Divergence of root system plasticity in soybean between modern breeding lines and diverse germplasm accessions

Authors: BOGATI, SUSJATA - Purdue University; CARPENTER, JOSHUA - Purdue University; JUNG, JINHA - Purdue University; SCHAFER, SAM - Purdue University; DANAO, JAIRAM - Purdue University; WOODS, ELLEN - Wesleyan University; Song, Qijian; KANTAR, MICHAEL - University Of Hawaii; MA, JIANXIN - Purdue University; WANG, DIANA - Purdue University

Submitted to: Crop Science
Publication Type: Peer Reviewed Journal
Publication Acceptance Date: 9/24/2025
Publication Date: 11/24/2025
Citation: Bogati, S., Carpenter, J., Jung, J., Schafer, S., Danao, J., Woods, E., Song, Q., Kantar, M., Ma, J., Wang, D. 2025. Divergence of root system plasticity in soybean between modern breeding lines and diverse germplasm accessions. Crop Science. 65(6). Article e70190. https://doi.org/10.1002/csc2.70190.
DOI: https://doi.org/10.1002/csc2.70190

Interpretive Summary: Root systems play a key role in anchoring plants, absorbing nutrients, and supporting beneficial interactions with soil microbes. However, modern breeding has mostly focused on above-ground traits, leaving the effects on root system architecture (RSA) in cultivated soybeans largely unexplored. This study compared RSA in elite breeding lines and diverse landraces (varieties) across different environments and growth stages. Using 2D imaging and a new low-cost 3D modeling method, researchers analyzed 432 root systems. They found that elite lines generally had larger root systems but showed less plasticity—reduced ability to adapt to soil differences—which may limit their resilience. In contrast, landraces showed greater plasticity, making them valuable genetic resources for improving adaptability. These results challenge earlier claims that elite lines tend to have smaller, more efficient root systems. Instead, RSA appears to have expanded, likely due to selection for higher yields. The study underscores the importance of including RSA in breeding programs and highlights the potential of affordable 3D root phenotyping tools.

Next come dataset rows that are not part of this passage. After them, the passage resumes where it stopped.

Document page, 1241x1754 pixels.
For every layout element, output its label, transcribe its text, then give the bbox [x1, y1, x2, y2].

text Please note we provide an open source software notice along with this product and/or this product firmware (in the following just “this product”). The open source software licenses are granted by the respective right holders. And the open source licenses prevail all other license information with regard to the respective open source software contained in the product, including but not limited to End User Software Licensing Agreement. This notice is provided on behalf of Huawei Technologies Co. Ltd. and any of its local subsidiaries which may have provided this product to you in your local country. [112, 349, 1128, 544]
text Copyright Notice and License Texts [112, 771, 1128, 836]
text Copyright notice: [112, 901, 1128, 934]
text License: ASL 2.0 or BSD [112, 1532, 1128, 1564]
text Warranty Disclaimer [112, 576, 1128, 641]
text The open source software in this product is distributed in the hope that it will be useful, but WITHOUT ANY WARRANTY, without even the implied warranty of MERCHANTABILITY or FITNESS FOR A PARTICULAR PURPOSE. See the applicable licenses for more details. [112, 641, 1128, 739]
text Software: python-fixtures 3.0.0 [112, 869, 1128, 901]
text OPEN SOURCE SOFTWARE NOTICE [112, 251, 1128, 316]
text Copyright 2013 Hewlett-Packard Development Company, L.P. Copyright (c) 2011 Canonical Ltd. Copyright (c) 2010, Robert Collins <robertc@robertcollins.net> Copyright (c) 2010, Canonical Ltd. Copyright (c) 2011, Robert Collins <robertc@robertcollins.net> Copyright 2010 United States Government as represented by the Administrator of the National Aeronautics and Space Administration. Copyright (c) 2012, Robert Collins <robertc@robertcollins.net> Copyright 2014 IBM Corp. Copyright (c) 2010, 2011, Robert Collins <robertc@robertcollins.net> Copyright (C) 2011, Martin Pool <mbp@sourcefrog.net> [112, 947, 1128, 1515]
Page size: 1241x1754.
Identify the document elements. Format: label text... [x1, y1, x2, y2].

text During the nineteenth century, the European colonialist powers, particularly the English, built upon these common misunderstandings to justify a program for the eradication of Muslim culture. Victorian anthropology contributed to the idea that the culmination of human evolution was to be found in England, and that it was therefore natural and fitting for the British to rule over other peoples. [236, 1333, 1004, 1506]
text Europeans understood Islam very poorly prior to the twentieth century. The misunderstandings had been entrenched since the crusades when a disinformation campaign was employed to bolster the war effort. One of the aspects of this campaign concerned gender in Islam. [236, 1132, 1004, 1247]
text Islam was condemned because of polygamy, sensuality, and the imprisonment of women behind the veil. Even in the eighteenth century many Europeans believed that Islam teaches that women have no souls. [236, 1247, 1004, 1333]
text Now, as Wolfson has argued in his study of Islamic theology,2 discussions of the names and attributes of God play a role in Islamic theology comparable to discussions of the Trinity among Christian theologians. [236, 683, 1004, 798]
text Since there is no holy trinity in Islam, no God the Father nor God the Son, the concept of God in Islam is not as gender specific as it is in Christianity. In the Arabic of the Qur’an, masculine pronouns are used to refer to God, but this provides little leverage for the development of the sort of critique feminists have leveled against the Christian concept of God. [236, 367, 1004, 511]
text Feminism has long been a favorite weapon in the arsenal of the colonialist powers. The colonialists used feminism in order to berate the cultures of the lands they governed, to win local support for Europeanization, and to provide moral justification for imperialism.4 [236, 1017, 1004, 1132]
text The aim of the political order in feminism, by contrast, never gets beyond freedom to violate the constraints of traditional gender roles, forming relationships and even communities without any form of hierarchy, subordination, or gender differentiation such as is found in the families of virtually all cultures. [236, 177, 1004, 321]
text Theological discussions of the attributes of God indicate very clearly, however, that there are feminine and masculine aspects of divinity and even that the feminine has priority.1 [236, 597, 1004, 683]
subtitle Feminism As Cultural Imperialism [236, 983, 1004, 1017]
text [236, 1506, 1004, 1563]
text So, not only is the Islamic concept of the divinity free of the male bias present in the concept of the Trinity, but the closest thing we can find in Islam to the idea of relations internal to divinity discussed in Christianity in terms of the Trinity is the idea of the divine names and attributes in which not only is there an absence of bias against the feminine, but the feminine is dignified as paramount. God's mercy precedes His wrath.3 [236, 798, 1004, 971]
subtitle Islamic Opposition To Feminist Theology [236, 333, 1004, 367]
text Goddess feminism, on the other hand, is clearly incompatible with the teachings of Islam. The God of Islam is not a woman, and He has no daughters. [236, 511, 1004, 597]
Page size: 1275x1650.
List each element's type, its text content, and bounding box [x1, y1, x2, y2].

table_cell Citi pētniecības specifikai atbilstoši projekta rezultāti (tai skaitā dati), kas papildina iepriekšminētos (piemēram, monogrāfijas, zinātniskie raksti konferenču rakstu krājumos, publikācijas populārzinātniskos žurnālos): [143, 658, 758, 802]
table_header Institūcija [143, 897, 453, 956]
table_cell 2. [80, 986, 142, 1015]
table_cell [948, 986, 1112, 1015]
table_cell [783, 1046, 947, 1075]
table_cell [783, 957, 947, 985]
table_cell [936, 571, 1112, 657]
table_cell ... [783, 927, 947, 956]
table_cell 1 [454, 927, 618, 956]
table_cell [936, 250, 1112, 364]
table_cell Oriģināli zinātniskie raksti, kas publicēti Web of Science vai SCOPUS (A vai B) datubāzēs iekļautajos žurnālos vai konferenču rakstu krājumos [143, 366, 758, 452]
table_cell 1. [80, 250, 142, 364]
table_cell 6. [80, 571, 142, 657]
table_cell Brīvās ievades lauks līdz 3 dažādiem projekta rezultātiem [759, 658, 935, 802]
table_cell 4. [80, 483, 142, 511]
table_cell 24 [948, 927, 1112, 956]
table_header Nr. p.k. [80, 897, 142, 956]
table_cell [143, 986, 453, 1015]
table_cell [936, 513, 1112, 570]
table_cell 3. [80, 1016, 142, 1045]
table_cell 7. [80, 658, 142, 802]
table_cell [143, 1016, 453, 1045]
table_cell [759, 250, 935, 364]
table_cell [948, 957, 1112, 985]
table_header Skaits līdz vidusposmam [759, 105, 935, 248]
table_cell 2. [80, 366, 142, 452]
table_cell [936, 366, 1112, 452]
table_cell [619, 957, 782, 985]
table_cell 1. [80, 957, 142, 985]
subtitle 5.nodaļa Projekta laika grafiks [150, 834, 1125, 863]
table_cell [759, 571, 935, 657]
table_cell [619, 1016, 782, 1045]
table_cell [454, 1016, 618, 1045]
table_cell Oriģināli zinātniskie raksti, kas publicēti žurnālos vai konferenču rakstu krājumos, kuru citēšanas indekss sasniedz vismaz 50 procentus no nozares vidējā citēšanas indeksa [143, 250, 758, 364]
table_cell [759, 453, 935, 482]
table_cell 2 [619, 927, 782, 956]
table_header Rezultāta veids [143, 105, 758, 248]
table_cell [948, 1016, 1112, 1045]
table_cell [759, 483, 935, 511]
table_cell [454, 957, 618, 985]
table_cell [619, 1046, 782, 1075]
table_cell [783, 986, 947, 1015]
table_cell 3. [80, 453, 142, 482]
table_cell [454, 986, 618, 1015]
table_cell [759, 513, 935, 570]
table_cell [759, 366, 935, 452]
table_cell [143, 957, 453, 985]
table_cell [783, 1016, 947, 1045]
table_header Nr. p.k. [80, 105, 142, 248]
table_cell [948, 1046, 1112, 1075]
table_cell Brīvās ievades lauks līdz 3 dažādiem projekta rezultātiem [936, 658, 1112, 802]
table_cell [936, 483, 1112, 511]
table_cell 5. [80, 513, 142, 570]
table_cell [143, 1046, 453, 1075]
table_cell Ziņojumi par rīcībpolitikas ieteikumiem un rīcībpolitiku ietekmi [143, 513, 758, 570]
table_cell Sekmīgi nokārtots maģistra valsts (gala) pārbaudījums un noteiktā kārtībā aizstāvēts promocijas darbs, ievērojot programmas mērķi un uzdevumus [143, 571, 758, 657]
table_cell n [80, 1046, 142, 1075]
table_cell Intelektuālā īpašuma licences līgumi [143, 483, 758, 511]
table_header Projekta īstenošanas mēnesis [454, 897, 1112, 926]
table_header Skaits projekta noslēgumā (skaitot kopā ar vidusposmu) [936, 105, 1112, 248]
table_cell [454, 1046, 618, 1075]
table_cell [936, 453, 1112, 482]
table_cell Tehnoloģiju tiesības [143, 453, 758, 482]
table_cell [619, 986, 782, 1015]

Technical Abstract: Roots are critical to supporting basic plant functions such as anchoring in various substrates, uptake of water and nutrients, and hosting symbiotic relationships. In crop species, indirect changes to root system architecture (RSA) have occurred largely as a result of selection for yield or other related aboveground traits. In cultivated soybean (Glycine max), evidence of changes to RSA as a result of breeding for crop performance has been inconsistent, with some studies supporting an overall decrease in trait values, such as root length and density, and other work showing the opposite. The current study sets out to ask whether there is any systematic differentiation in RSA between a set of elite breeding lines (n=8) of soybean developed for the Midwest United States and a group of biogeographically diverse landraces from the USDA Soybean Germplasm Collection (n=16) across three distinct developmental stages (V2–V6, V7–R2, R3–R7) and two contrasting soil environments. In total, 432 root systems are phenotyped for 12 structural traits derived from 2D images along with root and shoot biomass. A new 3D root modeling approach leveraging photogrammetry-derived pointclouds is additionally tested on a subset of 38 contrasting root systems. Results indicate that the diversity lines had smaller root systems overall but greater plasticity in response to soil environment as compared to breeding lines. Additionally, the study finds evidence for trade-offs between above-ground and below-ground trait phenotypic plasticity.